Police Investigating After Luke Bryan’s Red Deer Was Shot On His Tennessee FarmPublished on December 11, 2019.
Police are investigating after country star Luke Bryan’s red stag deer was shot on his Tennessee farm earlier in December.
According to the Maury County Sherrif’s Office, the scary incident is believed to have happened between the evening of December 4 and the morning of December 6.
The officers also shared that an unknown shooter targeted the deer on the country singer’s property, which is located in the Columbia/Mount Pleasant area.
As of now, the crime remains under investigation and offers an award of $5,000 is being offered to anyone with information regarding the shooter leading to their arrest.

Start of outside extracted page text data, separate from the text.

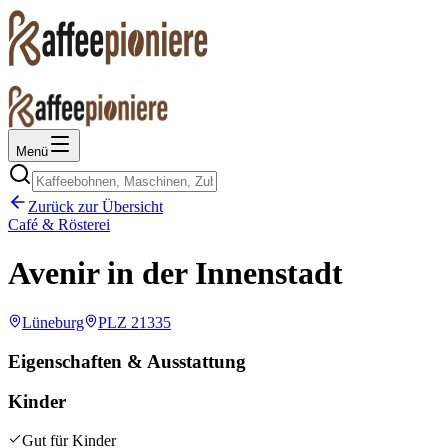
Menü
Zurück zur Übersicht
Café & Rösterei
Avenir in der Innenstadt
Lüneburg
PLZ
21335
Eigenschaften & Ausstattung
Kinder
Gut für Kinder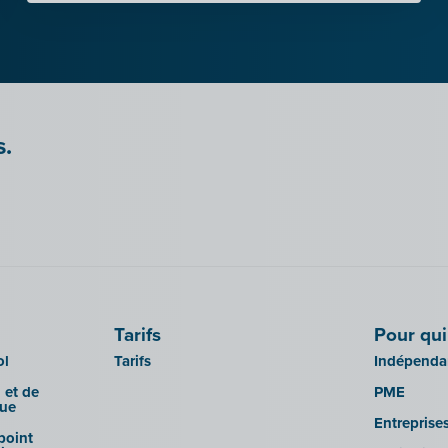
s.
Tarifs
Pour qui
ol
Tarifs
Indépendan
 et de
PME
que
Entreprise
 point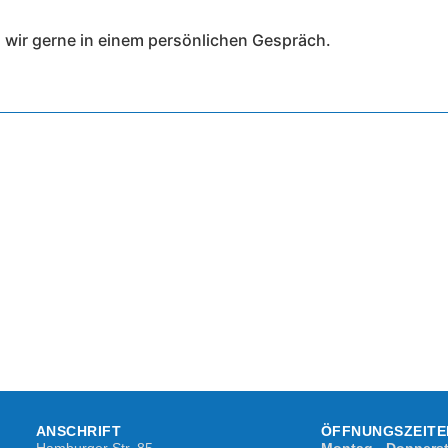
n wir gerne in einem persönlichen Gespräch.
ANSCHRIFT
ÖFFNUNGSZEITE
Hamburger Str. 85​
Montag - Donners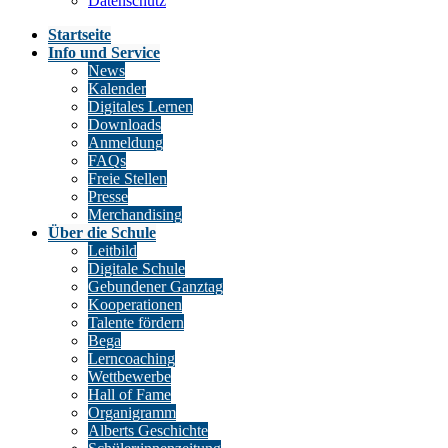
Datenschutz
Startseite
Info und Service
News
Kalender
Digitales Lernen
Downloads
Anmeldung
FAQs
Freie Stellen
Presse
Merchandising
Über die Schule
Leitbild
Digitale Schule
Gebundener Ganztag
Kooperationen
Talente fördern
Bega
Lerncoaching
Wettbewerbe
Hall of Fame
Organigramm
Alberts Geschichte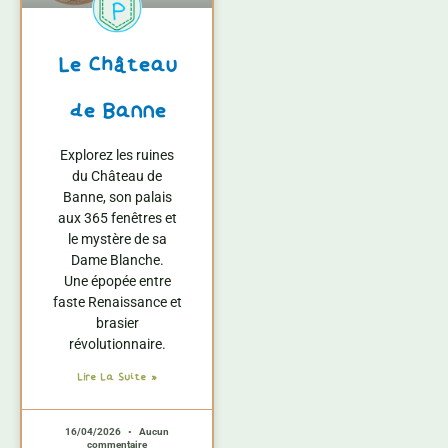
Le Château
de Banne
Explorez les ruines
du Château de
Banne, son palais
aux 365 fenêtres et
le mystère de sa
Dame Blanche.
Une épopée entre
faste Renaissance et
brasier
révolutionnaire.
Lire La Suite »
16/04/2026
Aucun
commentaire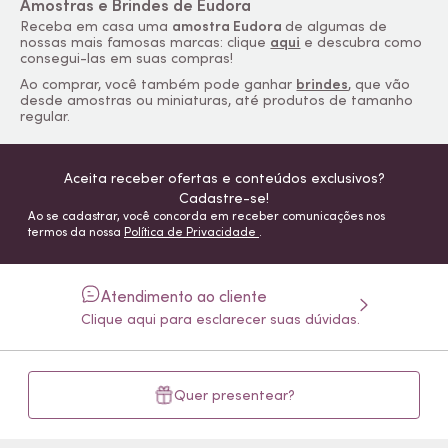
Amostras e Brindes de Eudora
Receba em casa uma
amostra Eudora
de algumas de
nossas mais famosas marcas: clique
aqui
e descubra como
consegui-las em suas compras!
Ao comprar, você também pode ganhar
brindes
, que vão
desde amostras ou miniaturas, até produtos de tamanho
regular.
Aceita receber ofertas e conteúdos exclusivos?
Cadastre-se!
Ao se cadastrar, você concorda em receber comunicações nos
termos da nossa
Política de Privacidade
.
Atendimento ao cliente
Clique aqui para esclarecer suas dúvidas.
Quer presentear?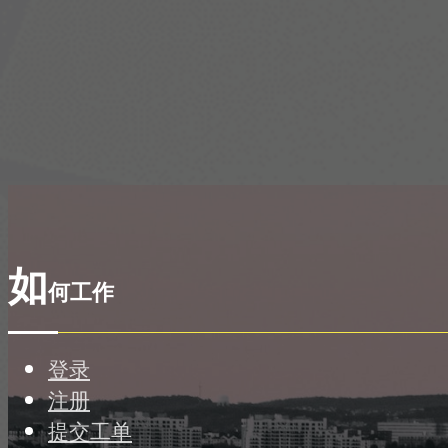
如
何工作
登录
注册
提交工单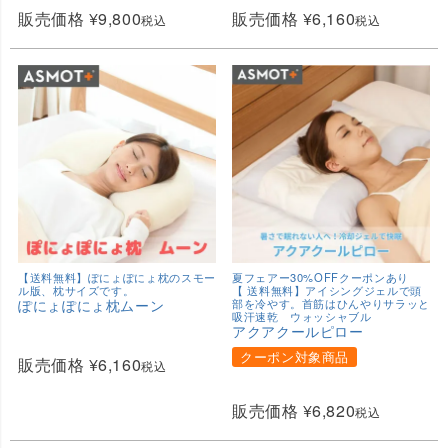
販売価格
¥
9,800
販売価格
¥
6,160
税込
税込
【送料無料】ぽにょぽにょ枕のスモー
夏フェアー30%OFFクーポンあり
ル版、枕サイズです。
【 送料無料】アイシングジェルで頭
ぽにょぽにょ枕ムーン
部を冷やす。首筋はひんやりサラッと
吸汗速乾 ウォッシャブル
アクアクールピロー
クーポン対象商品
販売価格
¥
6,160
税込
販売価格
¥
6,820
税込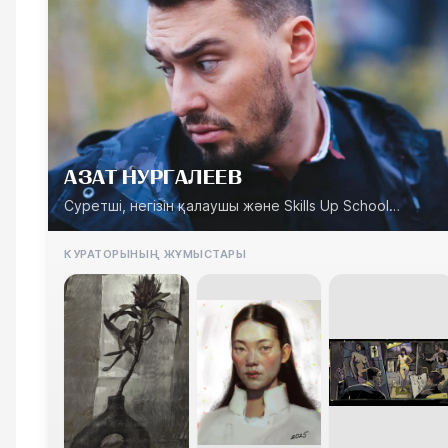
АЗАТ НУРГАЛЕЕВ
Суретші, негізін қалаушы және Skills Up School
идеологы
КУРАТОРЫНЫҢ ЖҰМЫСТАРЫ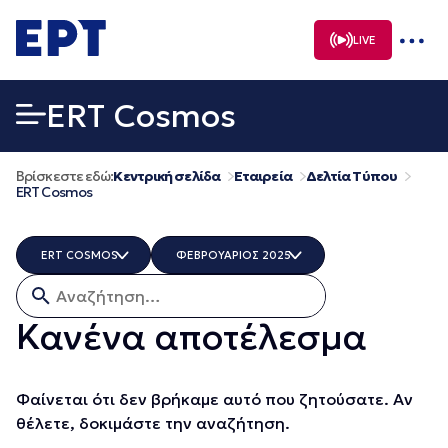
Μετάβαση
σε
LIVE
περιεχόμενο
ERT Cosmos
Βρίσκεστε εδώ:
Κεντρική σελίδα
Εταιρεία
Δελτία Τύπου
ERT Cosmos
ERT COSMOS
ΦΕΒΡΟΥΑΡΙΟΣ 2025
Αναζήτηση για:
ΟΛΑ
ΟΛΑ
ERTECHO
ΔΕΚΕΜΒΡΙΟΣ 2025
Κανένα αποτέλεσμα
ERTFLIX
ΝΟΕΜΒΡΙΟΣ 2025
EUROVISION - EBU
ΟΚΤΩΒΡΙΟΣ 2025
EΡΤ1
ΣΕΠΤΕΜΒΡΙΟΣ 2025
Φαίνεται ότι δεν βρήκαμε αυτό που ζητούσατε. Αν
EΡΤ2 ΣΠΟΡ
ΑΥΓΟΥΣΤΟΣ 2025
θέλετε, δοκιμάστε την αναζήτηση.
EΡΤ3
ΙΟΥΛΙΟΣ 2025
EΡΤNEWS
ΙΟΥΝΙΟΣ 2025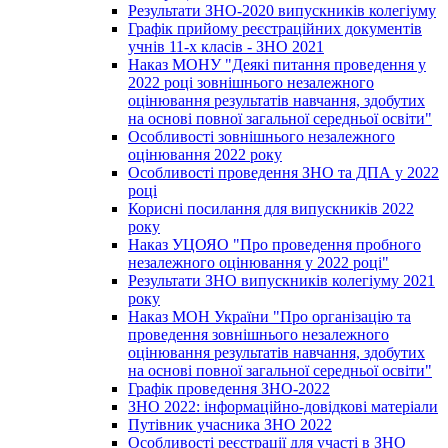
Результати ЗНО-2020 випускників колегіуму
Графік прийому реєстраційних документів
учнів 11-х класів - ЗНО 2021
Наказ МОНУ "Деякі питання проведення у
2022 році зовнішнього незалежного
оцінювання результатів навчання, здобутих
на основі повної загальної середньої освіти"
Особливості зовнішнього незалежного
оцінювання 2022 року
Особливості проведення ЗНО та ДПА у 2022
році
Корисні посилання для випускників 2022
року
Наказ УЦОЯО "Про проведення пробного
незалежного оцінювання у 2022 році"
Результати ЗНО випускників колегіуму 2021
року
Наказ МОН України "Про організацію та
проведення зовнішнього незалежного
оцінювання результатів навчання, здобутих
на основі повної загальної середньої освіти"
Графік проведення ЗНО-2022
ЗНО 2022: інформаційно-довідкові матеріали
Путівник учасника ЗНО 2022
Особливості реєстрації для участі в ЗНО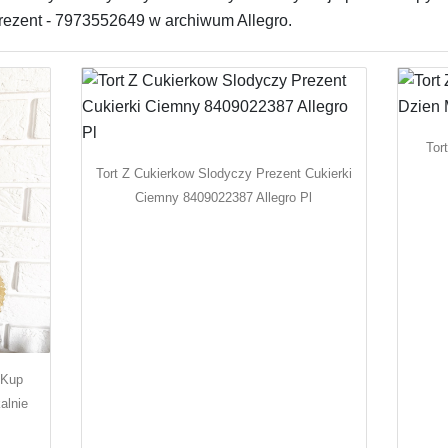
rezent - 7973552649 w archiwum Allegro.
Tor
Tort Z Cukierkow Slodyczy Prezent Cukierki
Ciemny 8409022387 Allegro Pl
 Kup
alnie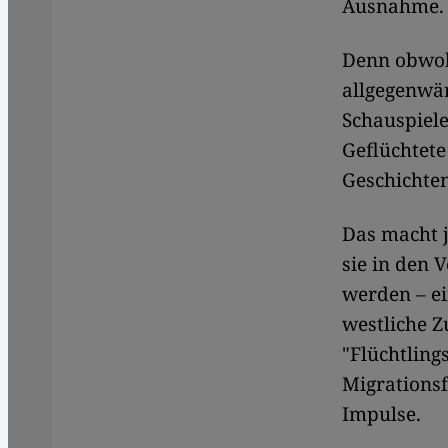
Ausnahme.
Denn obwoh
allgegenwär
Schauspiele
Geflüchtete
Geschichten
Das macht j
sie in den 
werden – ei
westliche 
"Flüchtling
Migrationsf
Impulse.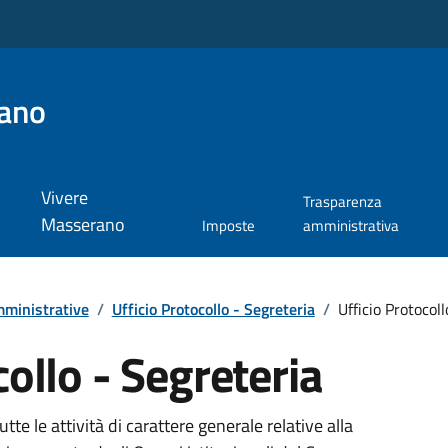
ano
Vivere
Trasparenza
Masserano
Imposte
amministrativa
ministrative
/
Ufficio Protocollo - Segreteria
/
Ufficio Protocoll
collo - Segreteria
tte le attività di carattere generale relative alla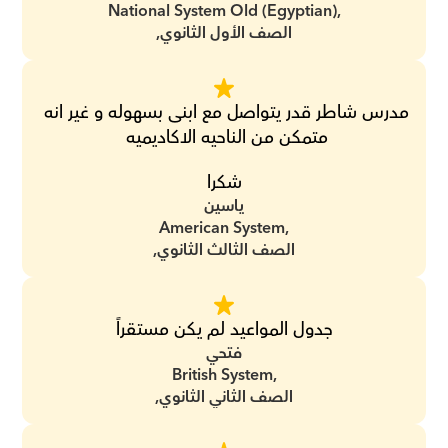
National System Old (Egyptian),
الصف الأول الثانوي,
مدرس شاطر قدر يتواصل مع ابنى بسهوله و غير انه 
متمكن من الناحيه الاكاديميه 
شكرا
ياسين
American System,
الصف الثالث الثانوي,
جدول المواعيد لم يكن مستقراً
فتحي
British System,
الصف الثاني الثانوي,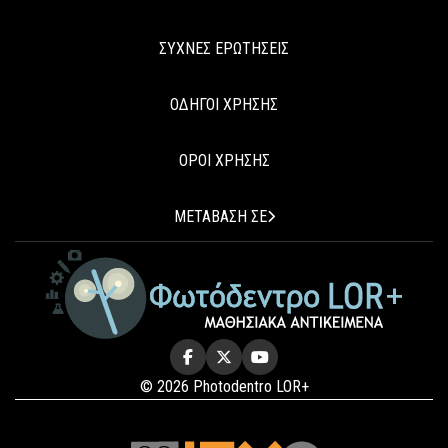
ΣΥΧΝΕΣ ΕΡΩΤΗΣΕΙΣ
ΟΔΗΓΟΙ ΧΡΗΣΗΣ
ΟΡΟΙ ΧΡΗΣΗΣ
ΜΕΤΑΒΑΣΗ ΣΕ
© 2026 Photodentro LOR+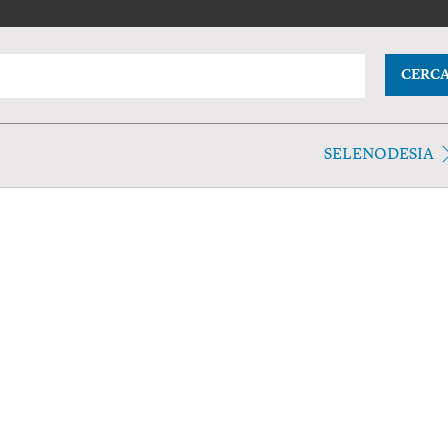
CERC
SELENODESIA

Barry Cross, an information specialist with the Tennessee Wildlife Resources Agency revealed to The Tennessean that Bryan’s farm manager reported the shooting. The farm manager commented that the stag appeared to have been shot from the road.
“As an agency, we appreciate our hunters who do the thing and follow the bylaws, and it takes a second for someone to ruin it for all of us,” he told the publication.
Cross also told The Tennessean that the country singer would have needed to bring the red stag to his farm – as they are a species of deer native to Europe, the Caucasus Mountains region, Asian Minor, Iran and parts of Western and Central Asia.
It was reported that the animal lived among the star’s dogs, cats, chickens and goats on his farm.
Bryan is known to be an avid supporter of farmers and each year he hosts the Farm Tour – a series of concerts put on at the beginning of October and take place on different farms in the United States.
“The idea behind this tour is to bring full production concerts to small towns that would not see larger scale shows,” the country singer said on his personal website. “Growing up in rural Georgia we had to drive to larger cities to see concerts. It is so exciting to watch each of these shows being built like a small city itself in the empty pasture land of these farms. We can feel the pride from the people in these towns as well as the farmers and it takes everyone coming together to pull them off!”